The Las Vegas newspaper this past week editorially pointed out the city’s primary water source is drying up. That’s obvious from the broad white bathtub ring around Lake Mead.

To slake Las Vegas’ thirst, the editorialists suggest tapping groundwater from rural Nevada — a proposition that actually would be harmful for both the rural area and the urbanites.

The editorial correctly states that drought on the Colorado River watershed is historically normal and they can last for decades and argues that this is why the still growing metropolitan area should develop whatever additional water resources it can.

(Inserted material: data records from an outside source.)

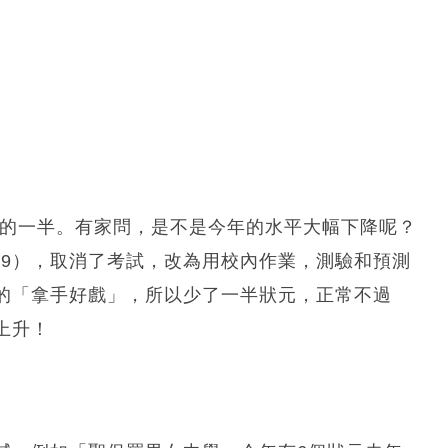
年的一半。有家問，是不是今年的水平大幅下降呢？
-19），取消了考試，改為用校內作業，測驗和預測
的「拿手好戲」，所以少了一半狀元，正常不過
上升！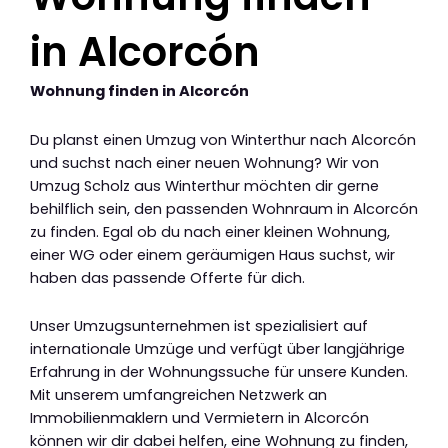
in Alcorcón
Wohnung finden in Alcorcón
Du planst einen Umzug von Winterthur nach Alcorcón
und suchst nach einer neuen Wohnung? Wir von
Umzug Scholz aus Winterthur möchten dir gerne
behilflich sein, den passenden Wohnraum in Alcorcón
zu finden. Egal ob du nach einer kleinen Wohnung,
einer WG oder einem geräumigen Haus suchst, wir
haben das passende Offerte für dich.
Unser Umzugsunternehmen ist spezialisiert auf
internationale Umzüge und verfügt über langjährige
Erfahrung in der Wohnungssuche für unsere Kunden.
Mit unserem umfangreichen Netzwerk an
Immobilienmaklern und Vermietern in Alcorcón
können wir dir dabei helfen, eine Wohnung zu finden,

“Make no mistake, no one wants to build the rural groundwater pipeline. Indeed, several lawsuits aim to prevent it, and the cost of the project would be massive — many billions of dollars, including service on construction debt,” the newspaper argues. “But make no mistake, the water authority must be prepared to forge ahead if river conditions continue to deteriorate.”

That would be making a mistake.

According to the state engineer, who is the water rights arbiter in Nevada, the Southern Nevada Water Authority’s plan to draw 84,000 acre-feet of groundwater would affect the water table outside the valleys that would be tapped. Groundwater in Cave, Dry Lake and Delamar valleys, which the SNWA plans to tap, are linked to the White River Flow System and drawing down the water table in those valleys could affect water resources as far away as Pahranagat Valley, Lake Valley, Muddy River Springs Valley, Lower Moapa Valley, and Coyote Spring Valley.

One state lawsuit opposing the pipeline project contends, “The proposed pumping would amount to a devastating groundwater mining project, under which the groundwater system would not even begin to approach equilibrium for thousands of years, with the potential of never reaching equilibrium.”

That would deter rural development efforts.

Ruling in a federal lawsuit brought by the Great Basin Water Network, Judge Robert Estes concluded unambiguously that the rather ambiguous plans to mitigate damage to the rural water users are wholly inadequate, saying that if “it is premature to set triggers and thresholds, it is premature to grant water rights.”

Estes repeatedly called the plans for monitoring, mitigating and managing flawed and the water transfer plan “arbitrary and capricious.”

He remanded the case and told the state engineer to recalculate water availability and further study to “establish standards for mitigation in the event of a conflict with existing water rights or unreasonable effects to the environment or the public interest.”

As for urban Clark County, the bottom line is that it’s still too darned expensive.

The infrastructure cost is still $7.3 billion, according to a study by Hobbs, Ong & Associates of Las Vegas and Public Financial Management of Seattle. The cost per acre-foot just for the capital expense alone is well north of $2,000 per acre-foot. That’s while Colorado River water is being sold to farmers in California and Arizona for well less than $20 per acre-foot.

As the SNWA’s own study admits, water rates in Las Vegas would at least triple if the groundwater is tapped and piped south. That would deter development in Clark County.

The first thing that should be done is to fill Lake Mead with Lake Powell water. While Mead is dropping, Powell’s level is up 35 feet since April.

Research for the Glen Canyon Institute by hydrologist Dr. Thomas Myers found that 260,000 to 390,000 acre-feet of water seeps into the banks of Lake Powell annually, which the Bureau of Reclamation, the manager of the river, fails to take into account.

Nevada’s annual allotment of Colorado River water is 300,000 acre-feet.

But the real solution lies in changing water from a socialized commodity doled out by government bureaucrats to one freely bought and sold.

Allow the municipalities, industries, farmers and ranchers with existing water rights to buy, sell and trade in an open market. Why would a farmer continue to grow rice or cotton with his $20 an acre-foot water, when he can sell it to the water authority in Las Vegas for, say, $200? Instead of allowing that allotment to flow through the dams and canals to Yuma, Las Vegas could take that share from Lake Mead.